-- Work request --
Which lines of the data below contain "cancer"? Please show them all.
#### Records provided ####
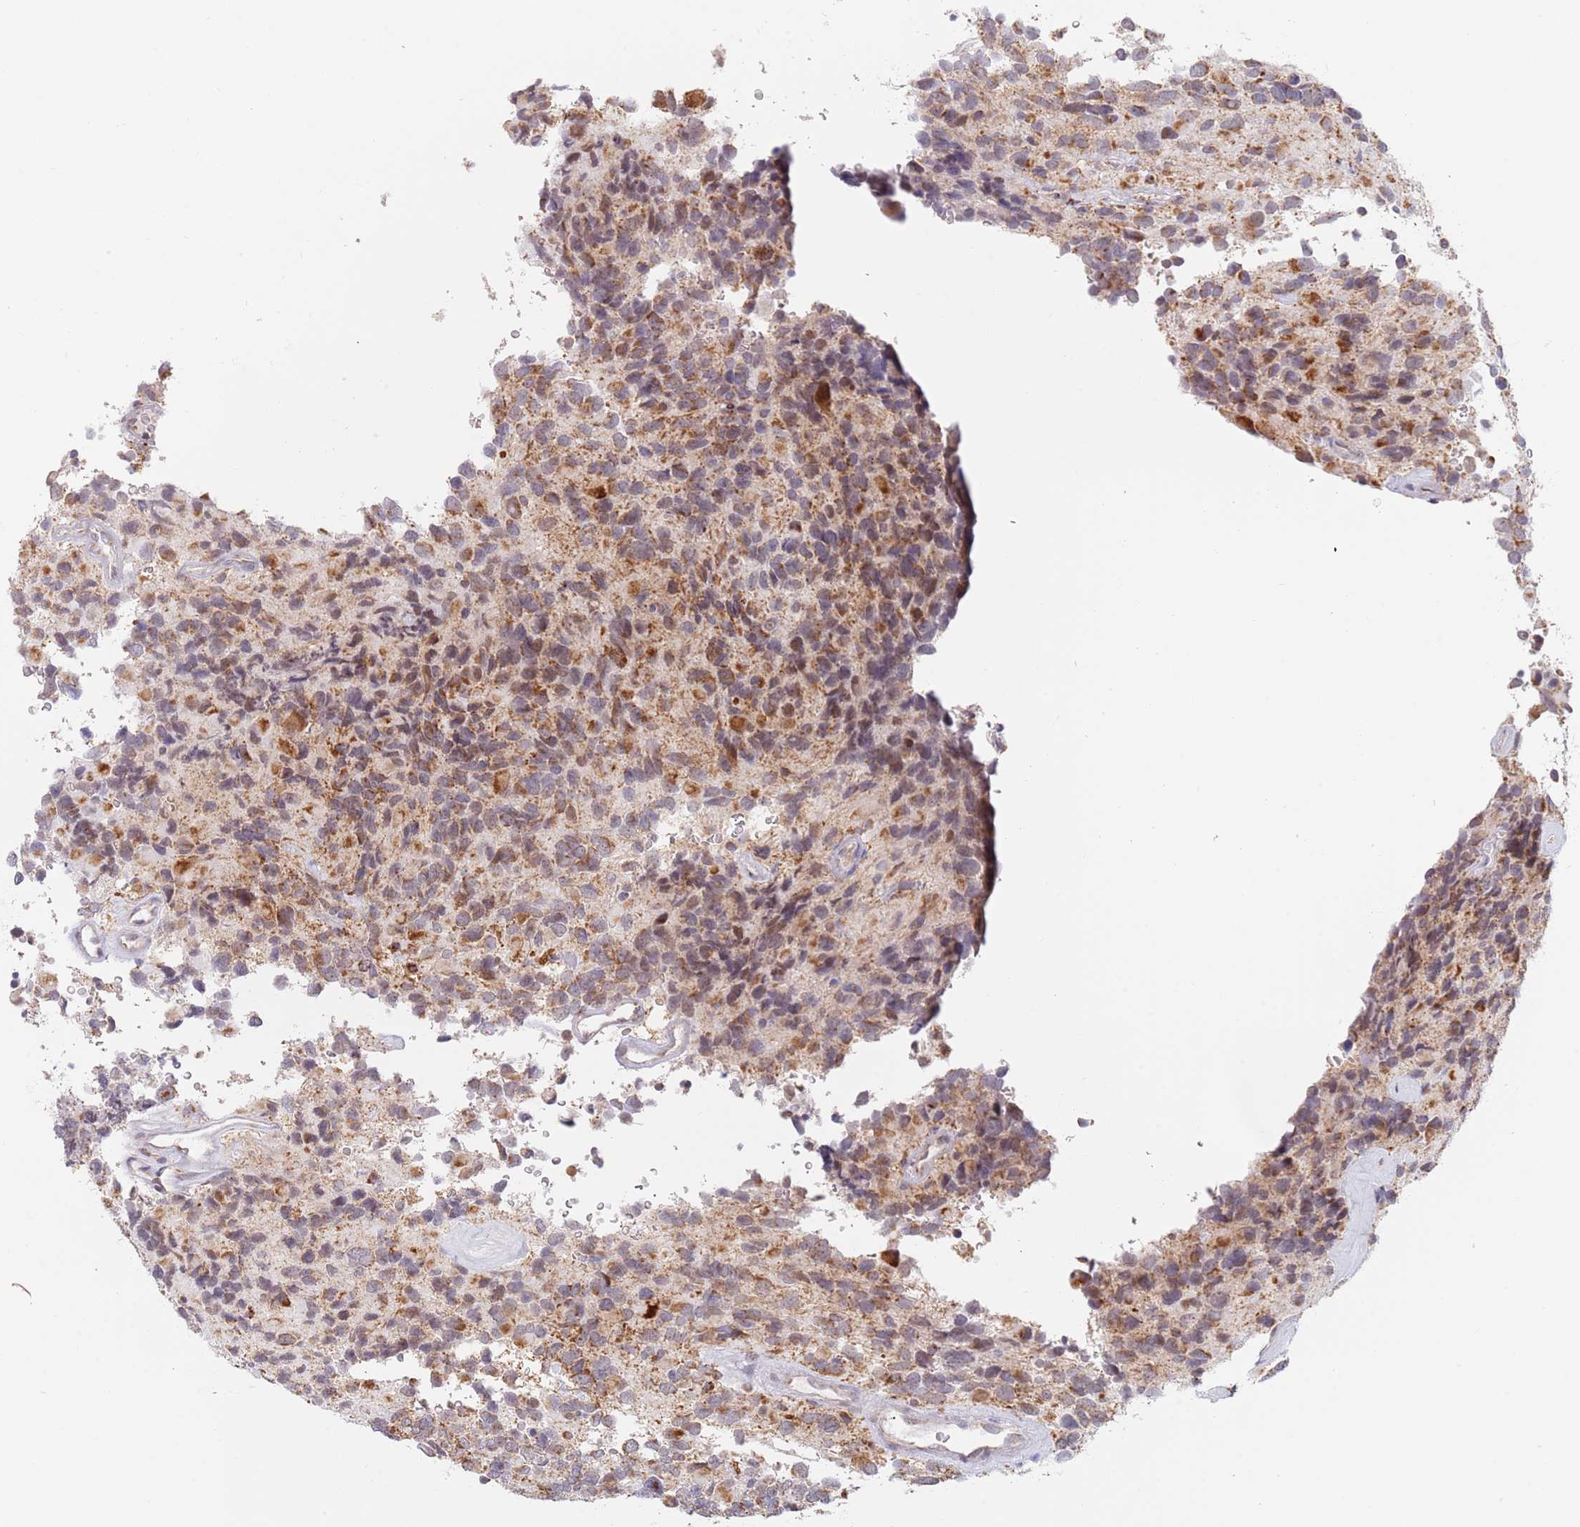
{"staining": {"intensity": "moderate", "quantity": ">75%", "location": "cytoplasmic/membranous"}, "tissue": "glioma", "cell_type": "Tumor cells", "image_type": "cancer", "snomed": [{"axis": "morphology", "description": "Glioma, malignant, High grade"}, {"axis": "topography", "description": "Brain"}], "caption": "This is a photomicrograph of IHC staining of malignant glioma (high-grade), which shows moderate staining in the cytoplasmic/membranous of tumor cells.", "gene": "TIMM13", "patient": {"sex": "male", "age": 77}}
####
#### Records provided ####
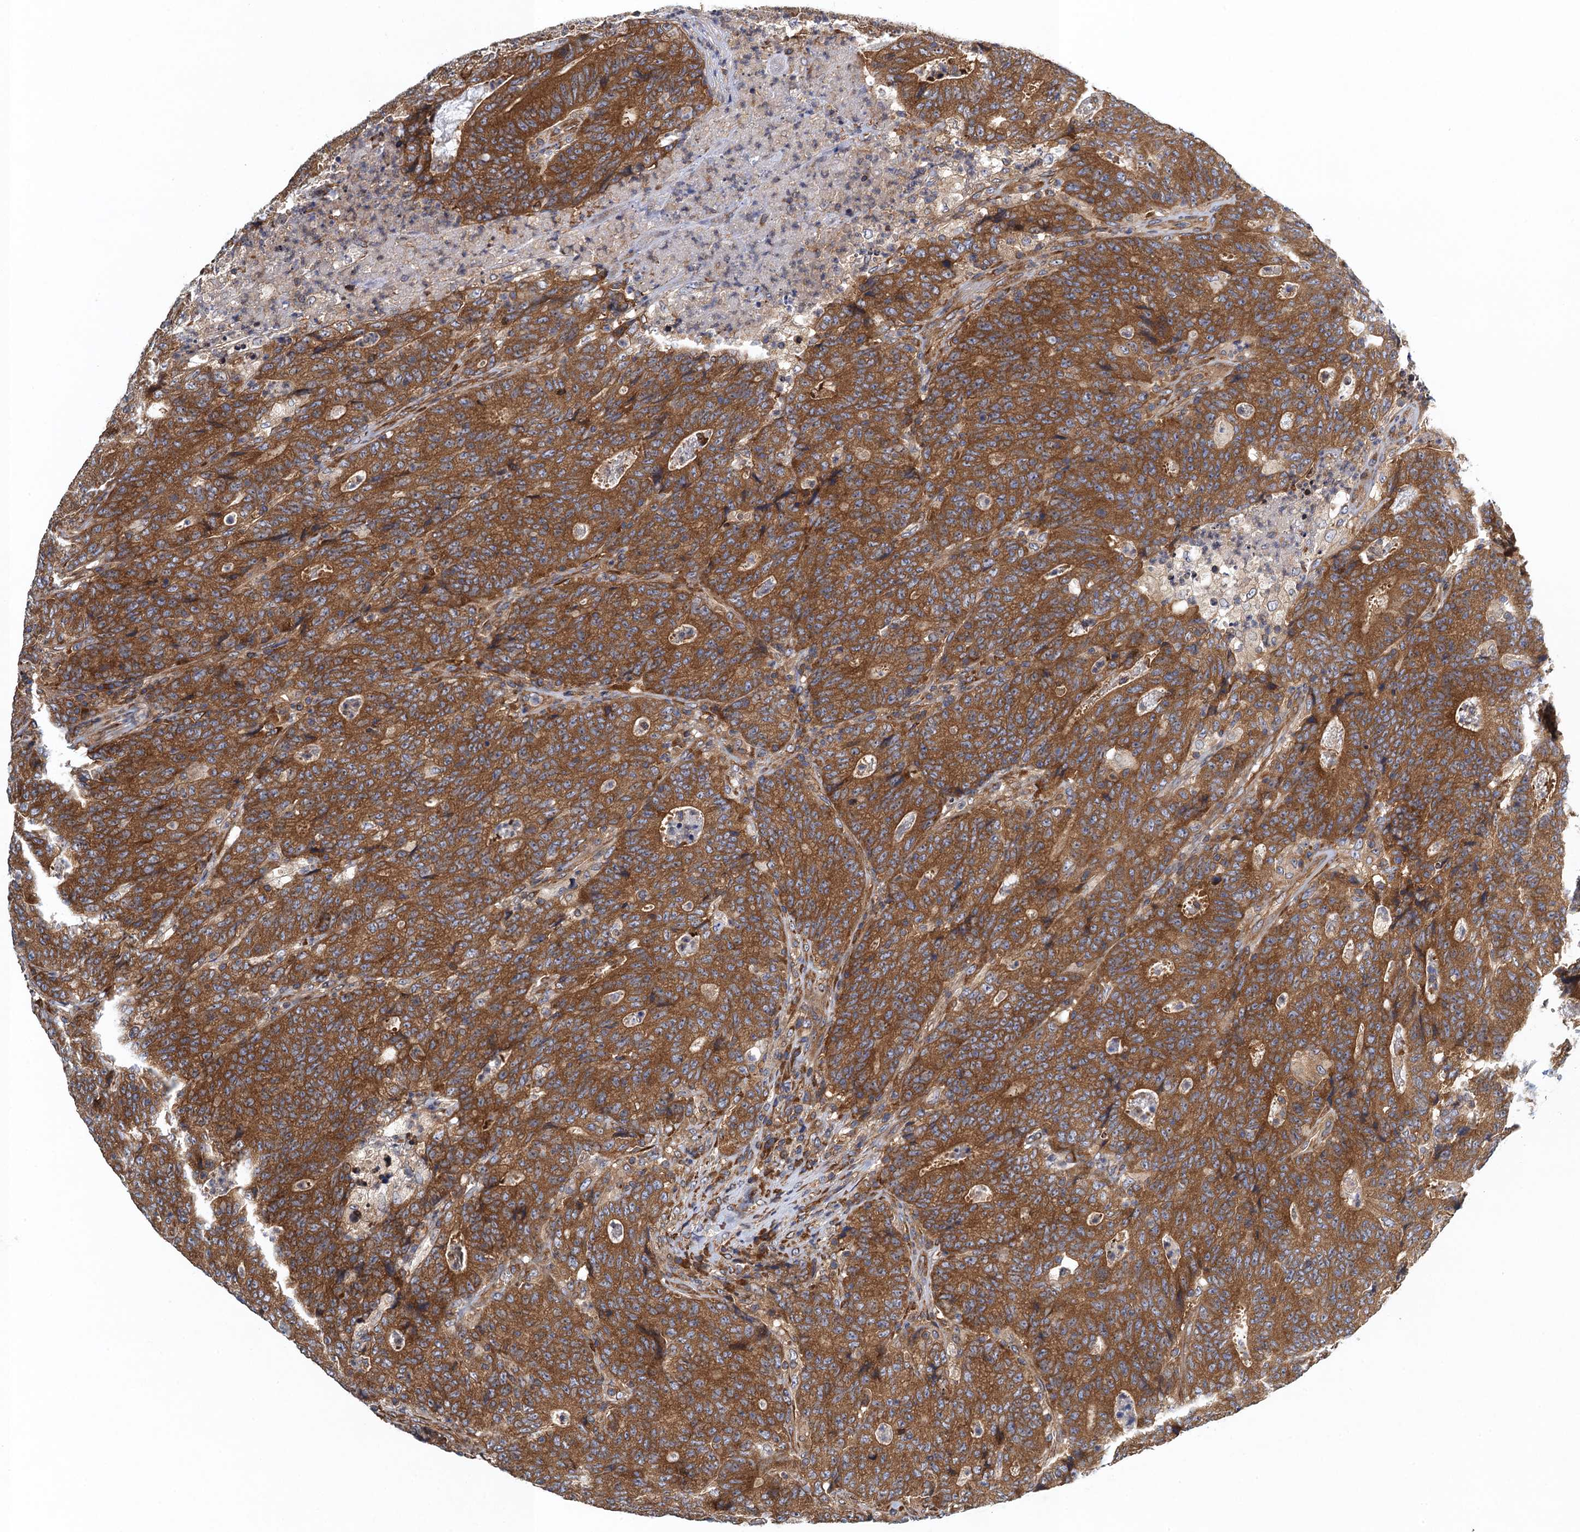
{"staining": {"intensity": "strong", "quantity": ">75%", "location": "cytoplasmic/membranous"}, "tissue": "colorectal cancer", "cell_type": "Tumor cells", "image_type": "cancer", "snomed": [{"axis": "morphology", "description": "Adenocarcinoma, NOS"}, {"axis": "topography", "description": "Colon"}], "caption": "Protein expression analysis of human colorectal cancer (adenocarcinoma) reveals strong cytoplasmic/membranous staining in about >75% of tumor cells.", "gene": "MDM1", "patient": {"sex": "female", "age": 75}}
####
#### Records provided ####
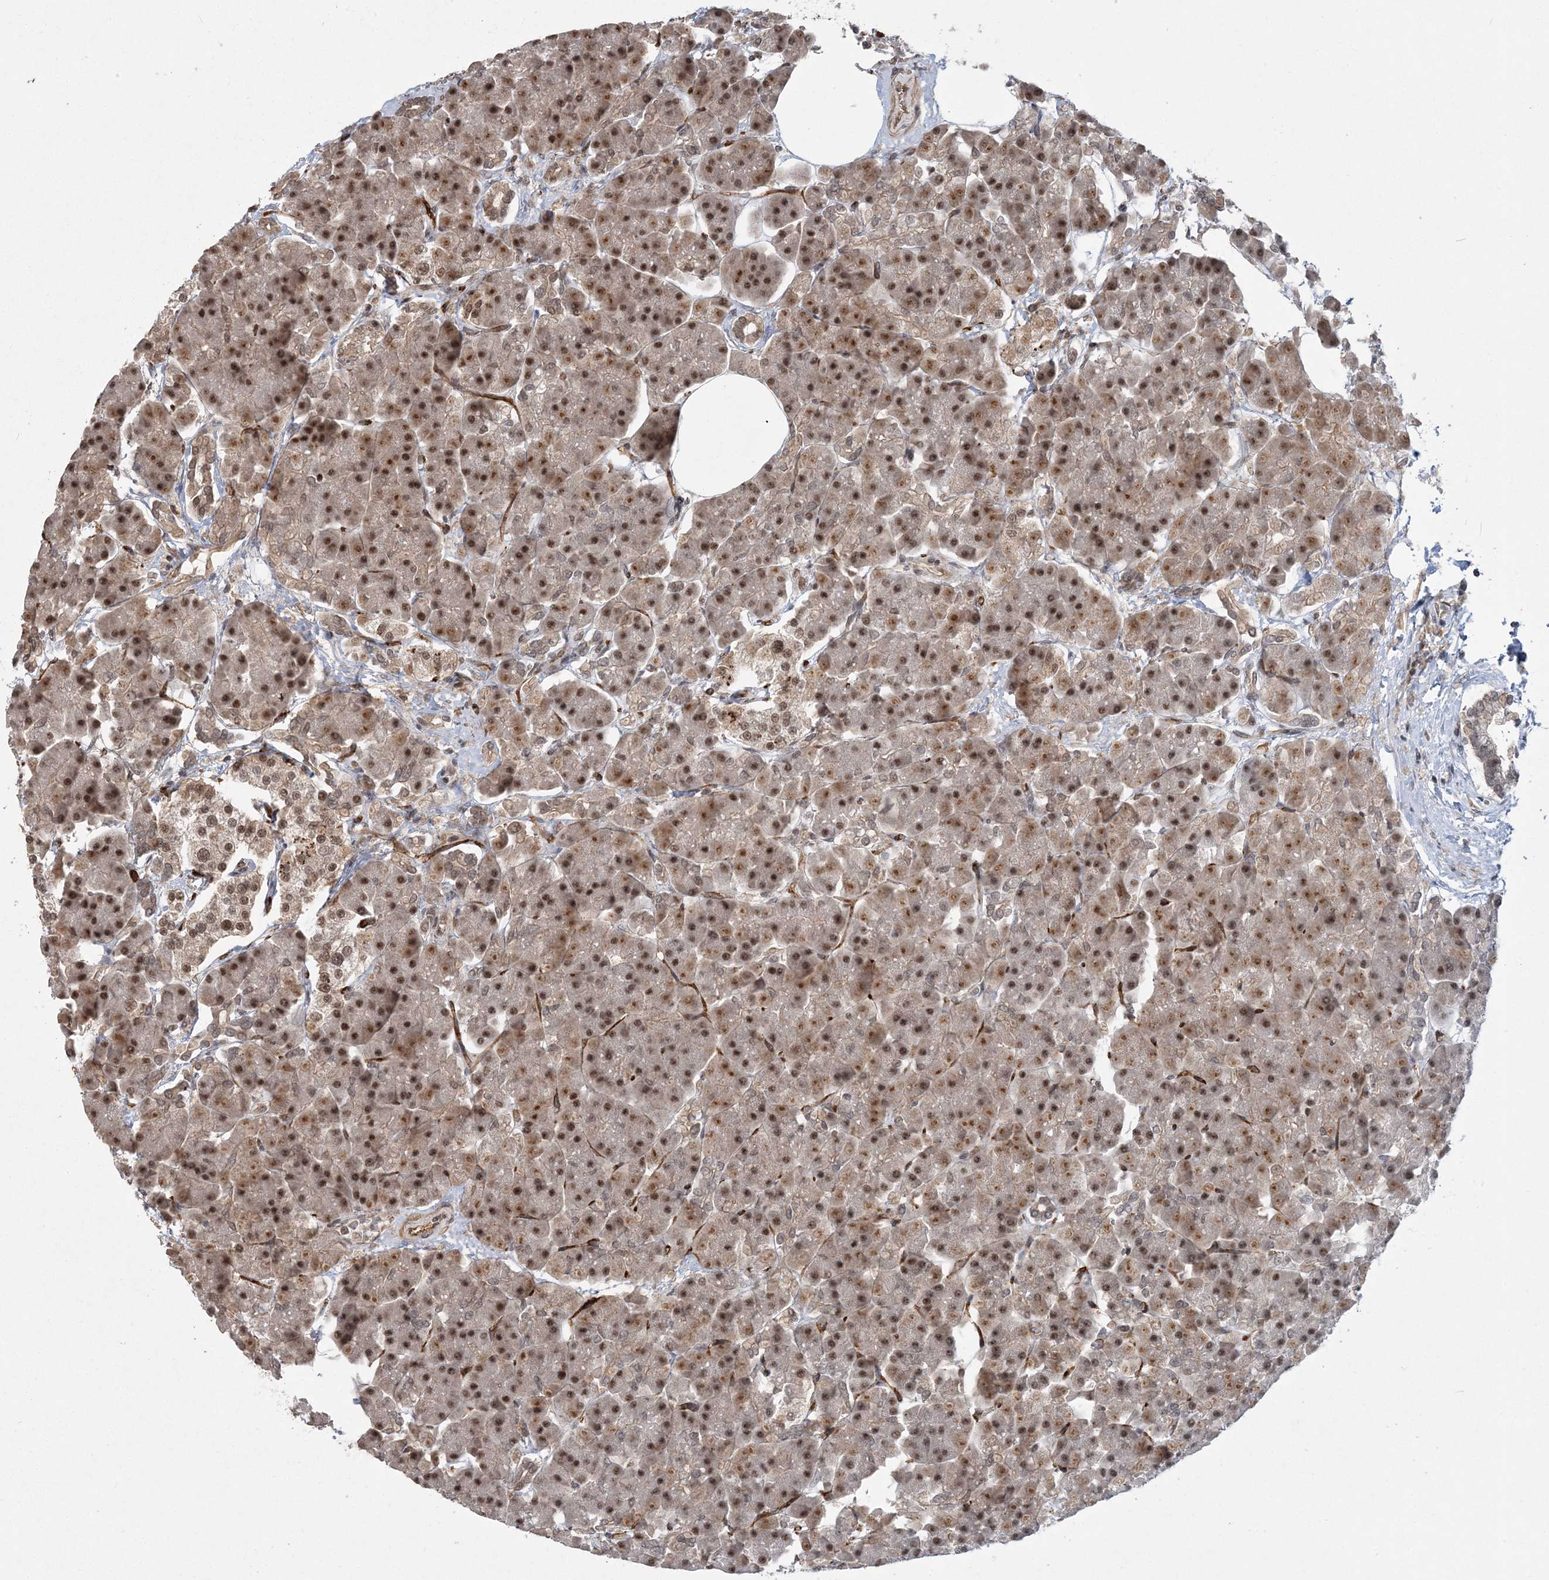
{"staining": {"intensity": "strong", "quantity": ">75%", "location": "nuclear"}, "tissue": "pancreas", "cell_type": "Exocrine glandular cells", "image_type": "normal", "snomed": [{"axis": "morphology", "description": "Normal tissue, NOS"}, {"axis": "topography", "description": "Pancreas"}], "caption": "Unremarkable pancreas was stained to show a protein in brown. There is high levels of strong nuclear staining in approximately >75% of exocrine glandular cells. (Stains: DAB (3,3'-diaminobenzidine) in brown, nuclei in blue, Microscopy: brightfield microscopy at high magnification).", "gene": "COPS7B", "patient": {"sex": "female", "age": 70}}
####
-- Written reply --
{"staining": {"intensity": "moderate", "quantity": ">75%", "location": "cytoplasmic/membranous"}, "tissue": "glioma", "cell_type": "Tumor cells", "image_type": "cancer", "snomed": [{"axis": "morphology", "description": "Glioma, malignant, High grade"}, {"axis": "topography", "description": "Brain"}], "caption": "This is a photomicrograph of IHC staining of malignant glioma (high-grade), which shows moderate staining in the cytoplasmic/membranous of tumor cells.", "gene": "TIMM13", "patient": {"sex": "male", "age": 77}}
{"staining": {"intensity": "strong", "quantity": ">75%", "location": "cytoplasmic/membranous"}, "tissue": "colorectal cancer", "cell_type": "Tumor cells", "image_type": "cancer", "snomed": [{"axis": "morphology", "description": "Adenocarcinoma, NOS"}, {"axis": "topography", "description": "Colon"}], "caption": "Protein expression analysis of human colorectal cancer (adenocarcinoma) reveals strong cytoplasmic/membranous staining in about >75% of tumor cells.", "gene": "MDM1", "patient": {"sex": "female", "age": 75}}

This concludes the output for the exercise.